BEGIN Dataset content
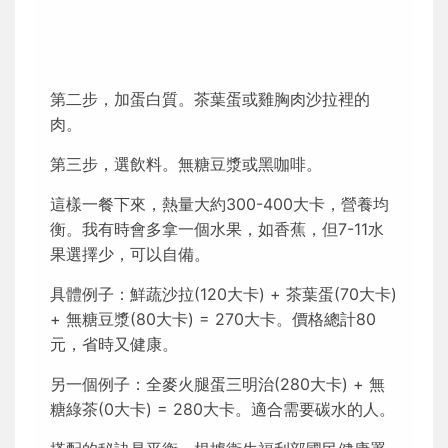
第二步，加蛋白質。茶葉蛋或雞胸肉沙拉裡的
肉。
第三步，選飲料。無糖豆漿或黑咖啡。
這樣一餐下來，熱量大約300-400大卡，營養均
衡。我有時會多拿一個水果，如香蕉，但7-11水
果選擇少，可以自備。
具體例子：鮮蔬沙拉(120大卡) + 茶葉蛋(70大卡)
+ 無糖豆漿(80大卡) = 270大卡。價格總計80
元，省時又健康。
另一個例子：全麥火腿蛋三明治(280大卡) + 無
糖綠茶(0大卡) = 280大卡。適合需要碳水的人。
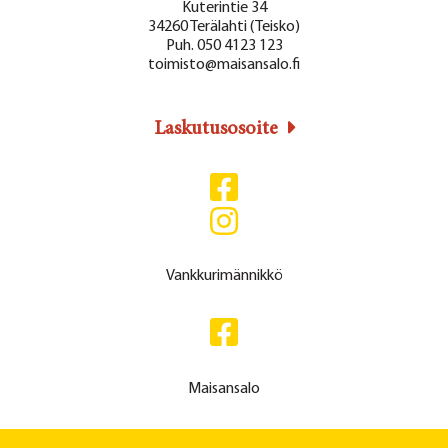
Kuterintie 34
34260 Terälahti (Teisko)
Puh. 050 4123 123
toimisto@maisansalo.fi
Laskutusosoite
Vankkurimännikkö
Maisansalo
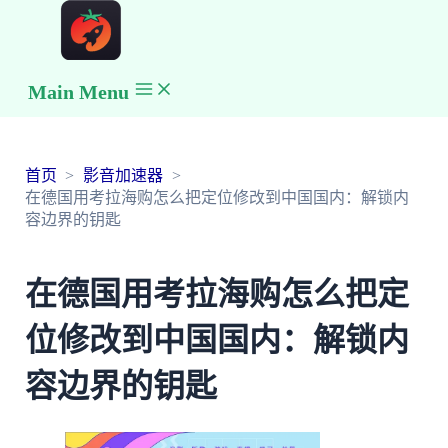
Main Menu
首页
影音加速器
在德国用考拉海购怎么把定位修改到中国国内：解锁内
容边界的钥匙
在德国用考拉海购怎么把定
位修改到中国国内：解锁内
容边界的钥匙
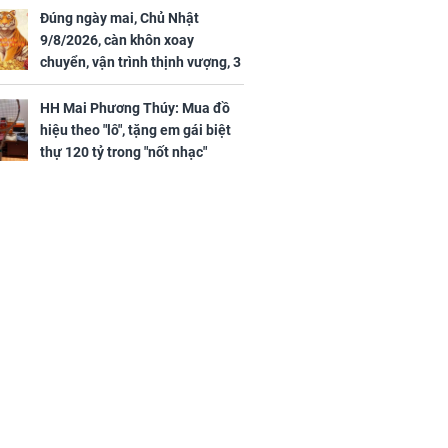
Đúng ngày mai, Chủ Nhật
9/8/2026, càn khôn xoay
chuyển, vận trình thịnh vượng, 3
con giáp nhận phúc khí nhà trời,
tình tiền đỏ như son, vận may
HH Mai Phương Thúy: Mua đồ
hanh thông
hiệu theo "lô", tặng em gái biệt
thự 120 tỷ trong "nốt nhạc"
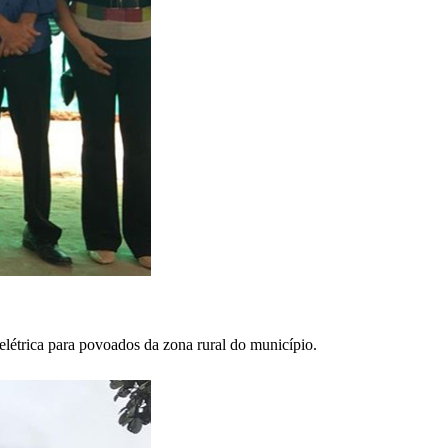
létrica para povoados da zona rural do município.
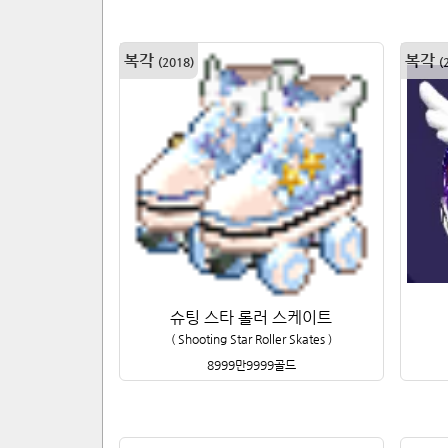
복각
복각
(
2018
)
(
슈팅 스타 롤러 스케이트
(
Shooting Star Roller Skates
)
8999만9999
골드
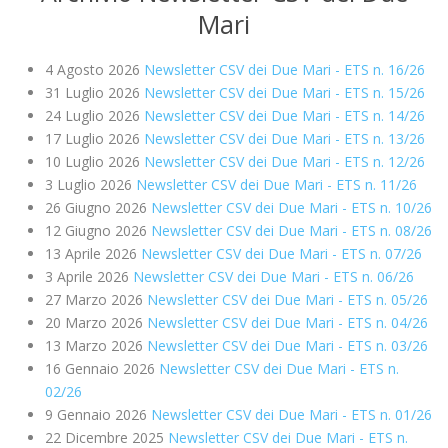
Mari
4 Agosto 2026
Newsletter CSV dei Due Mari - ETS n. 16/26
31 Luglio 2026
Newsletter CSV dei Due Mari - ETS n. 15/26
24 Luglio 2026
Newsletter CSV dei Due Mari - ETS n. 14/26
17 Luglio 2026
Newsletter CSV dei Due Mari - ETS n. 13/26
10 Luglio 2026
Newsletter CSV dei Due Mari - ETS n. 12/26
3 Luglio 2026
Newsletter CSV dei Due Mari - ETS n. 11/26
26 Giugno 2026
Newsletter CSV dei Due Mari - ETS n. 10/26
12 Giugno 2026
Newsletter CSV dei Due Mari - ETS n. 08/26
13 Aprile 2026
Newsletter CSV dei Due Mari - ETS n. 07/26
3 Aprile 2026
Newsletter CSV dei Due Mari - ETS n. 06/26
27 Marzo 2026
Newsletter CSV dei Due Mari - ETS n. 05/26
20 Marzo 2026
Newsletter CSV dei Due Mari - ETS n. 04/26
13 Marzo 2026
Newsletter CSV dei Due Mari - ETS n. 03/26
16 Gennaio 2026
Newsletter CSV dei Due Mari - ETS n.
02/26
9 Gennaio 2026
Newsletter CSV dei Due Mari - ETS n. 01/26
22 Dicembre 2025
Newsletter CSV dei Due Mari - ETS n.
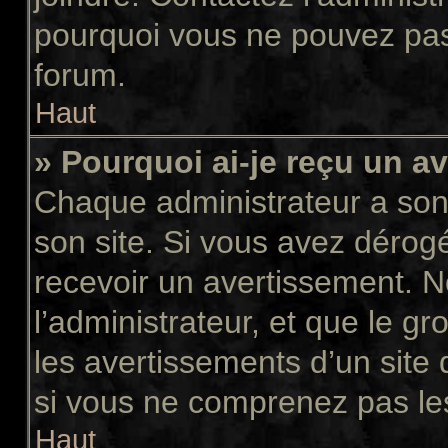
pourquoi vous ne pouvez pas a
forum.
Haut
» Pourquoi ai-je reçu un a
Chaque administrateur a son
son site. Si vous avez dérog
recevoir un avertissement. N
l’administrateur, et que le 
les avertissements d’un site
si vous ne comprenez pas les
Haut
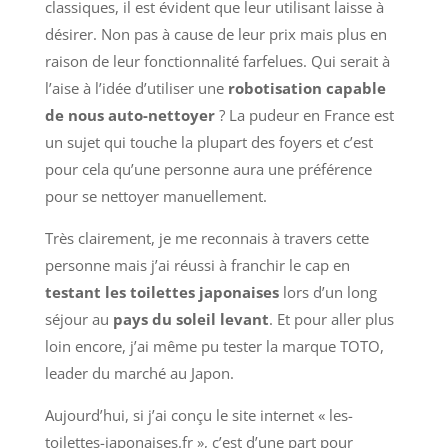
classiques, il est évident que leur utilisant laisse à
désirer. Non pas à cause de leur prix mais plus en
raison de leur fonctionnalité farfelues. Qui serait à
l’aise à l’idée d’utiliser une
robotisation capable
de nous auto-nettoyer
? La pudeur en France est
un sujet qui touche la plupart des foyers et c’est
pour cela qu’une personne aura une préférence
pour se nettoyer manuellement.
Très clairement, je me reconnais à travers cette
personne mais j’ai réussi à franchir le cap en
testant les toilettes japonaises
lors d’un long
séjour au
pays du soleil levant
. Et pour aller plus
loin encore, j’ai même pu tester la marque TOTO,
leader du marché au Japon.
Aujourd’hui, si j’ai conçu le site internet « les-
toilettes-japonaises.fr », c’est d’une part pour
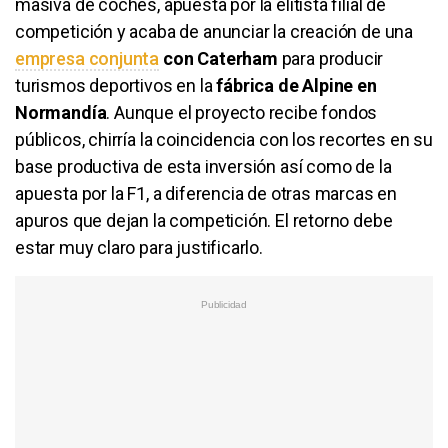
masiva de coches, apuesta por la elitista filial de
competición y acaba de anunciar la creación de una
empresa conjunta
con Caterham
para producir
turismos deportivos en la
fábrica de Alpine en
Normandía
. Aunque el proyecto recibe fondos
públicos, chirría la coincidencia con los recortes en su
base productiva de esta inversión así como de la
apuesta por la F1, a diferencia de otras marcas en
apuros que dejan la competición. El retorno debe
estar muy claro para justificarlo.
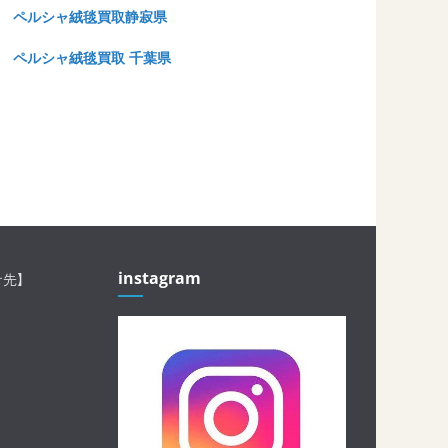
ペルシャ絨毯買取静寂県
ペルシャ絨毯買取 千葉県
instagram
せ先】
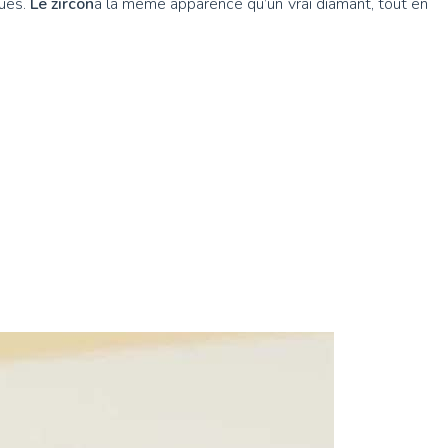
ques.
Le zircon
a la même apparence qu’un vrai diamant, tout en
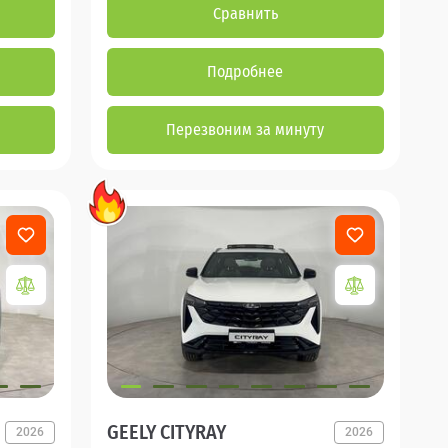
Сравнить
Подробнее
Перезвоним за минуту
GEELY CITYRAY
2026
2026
END Dataset content
**Instructions to follow**. Restate each line of the records exactly; pictures do not belong in the copy.

**Problem solution**.
第二步，加蛋白質。茶葉蛋或雞胸肉沙拉裡的
肉。
第三步，選飲料。無糖豆漿或黑咖啡。
這樣一餐下來，熱量大約300-400大卡，營養均
衡。我有時會多拿一個水果，如香蕉，但7-11水
果選擇少，可以自備。
具體例子：鮮蔬沙拉(120大卡) + 茶葉蛋(70大卡)
+ 無糖豆漿(80大卡) = 270大卡。價格總計80
元，省時又健康。
另一個例子：全麥火腿蛋三明治(280大卡) + 無
糖綠茶(0大卡) = 280大卡。適合需要碳水的人。
Kuterintie 34
34260 Terälahti (Teisko)
Puh. 050 4123 123
toimisto@maisansalo.fi
Laskutusosoite
Vankkurimännikkö
Maisansalo
Main Menu
首页
影音加速器
在德国用考拉海购怎么把定位修改到中国国内：解锁内
容边界的钥匙
在德国用考拉海购怎么把定
位修改到中国国内：解锁内
容边界的钥匙
Đúng ngày mai, Chủ Nhật
9/8/2026, càn khôn xoay
chuyển, vận trình thịnh vượng, 3
con giáp nhận phúc khí nhà trời,
tình tiền đỏ như son, vận may
HH Mai Phương Thúy: Mua đồ
hanh thông
hiệu theo "lô", tặng em gái biệt
thự 120 tỷ trong "nốt nhạc"
létrica para povoados da zona rural do município.
복각
복각
(
2018
)
(
슈팅 스타 롤러 스케이트
(
Shooting Star Roller Skates
)
8999만9999
골드
Mari
4 Agosto 2026
Newsletter CSV dei Due Mari - ETS n. 16/26
31 Luglio 2026
Newsletter CSV dei Due Mari - ETS n. 15/26
24 Luglio 2026
Newsletter CSV dei Due Mari - ETS n. 14/26
17 Luglio 2026
Newsletter CSV dei Due Mari - ETS n. 13/26
10 Luglio 2026
Newsletter CSV dei Due Mari - ETS n. 12/26
3 Luglio 2026
Newsletter CSV dei Due Mari - ETS n. 11/26
26 Giugno 2026
Newsletter CSV dei Due Mari - ETS n. 10/26
12 Giugno 2026
Newsletter CSV dei Due Mari - ETS n. 08/26
13 Aprile 2026
Newsletter CSV dei Due Mari - ETS n. 07/26
3 Aprile 2026
Newsletter CSV dei Due Mari - ETS n. 06/26
27 Marzo 2026
Newsletter CSV dei Due Mari - ETS n. 05/26
20 Marzo 2026
Newsletter CSV dei Due Mari - ETS n. 04/26
13 Marzo 2026
Newsletter CSV dei Due Mari - ETS n. 03/26
16 Gennaio 2026
Newsletter CSV dei Due Mari - ETS n.
02/26
9 Gennaio 2026
Newsletter CSV dei Due Mari - ETS n. 01/26
22 Dicembre 2025
Newsletter CSV dei Due Mari - ETS n.
pourquoi vous ne pouvez pas a
forum.
Haut
» Pourquoi ai-je reçu un a
Chaque administrateur a son
son site. Si vous avez dérog
recevoir un avertissement. N
l’administrateur, et que le 
les avertissements d’un site
si vous ne comprenez pas les
Haut
classiques, il est évident que leur utilisant laisse à
désirer. Non pas à cause de leur prix mais plus en
raison de leur fonctionnalité farfelues. Qui serait à
l’aise à l’idée d’utiliser une
robotisation capable
de nous auto-nettoyer
? La pudeur en France est
un sujet qui touche la plupart des foyers et c’est
pour cela qu’une personne aura une préférence
pour se nettoyer manuellement.
Très clairement, je me reconnais à travers cette
personne mais j’ai réussi à franchir le cap en
testant les toilettes japonaises
lors d’un long
séjour au
pays du soleil levant
. Et pour aller plus
loin encore, j’ai même pu tester la marque TOTO,
leader du marché au Japon.
Aujourd’hui, si j’ai conçu le site internet « les-
toilettes-japonaises.fr », c’est d’une part pour
masiva de coches, apuesta por la elitista filial de
competición y acaba de anunciar la creación de una
empresa conjunta
con Caterham
para producir
turismos deportivos en la
fábrica de Alpine en
Normandía
. Aunque el proyecto recibe fondos
públicos, chirría la coincidencia con los recortes en su
base productiva de esta inversión así como de la
apuesta por la F1, a diferencia de otras marcas en
apuros que dejan la competición. El retorno debe
estar muy claro para justificarlo.
ペルシャ絨毯買取静寂県
ペルシャ絨毯買取 千葉県
instagram
せ先】
ques.
Le zircon
a la même apparence qu’un vrai diamant, tout en
Сравнить
Подробнее
Перезвоним за минуту
GEELY CITYRAY
2026
2026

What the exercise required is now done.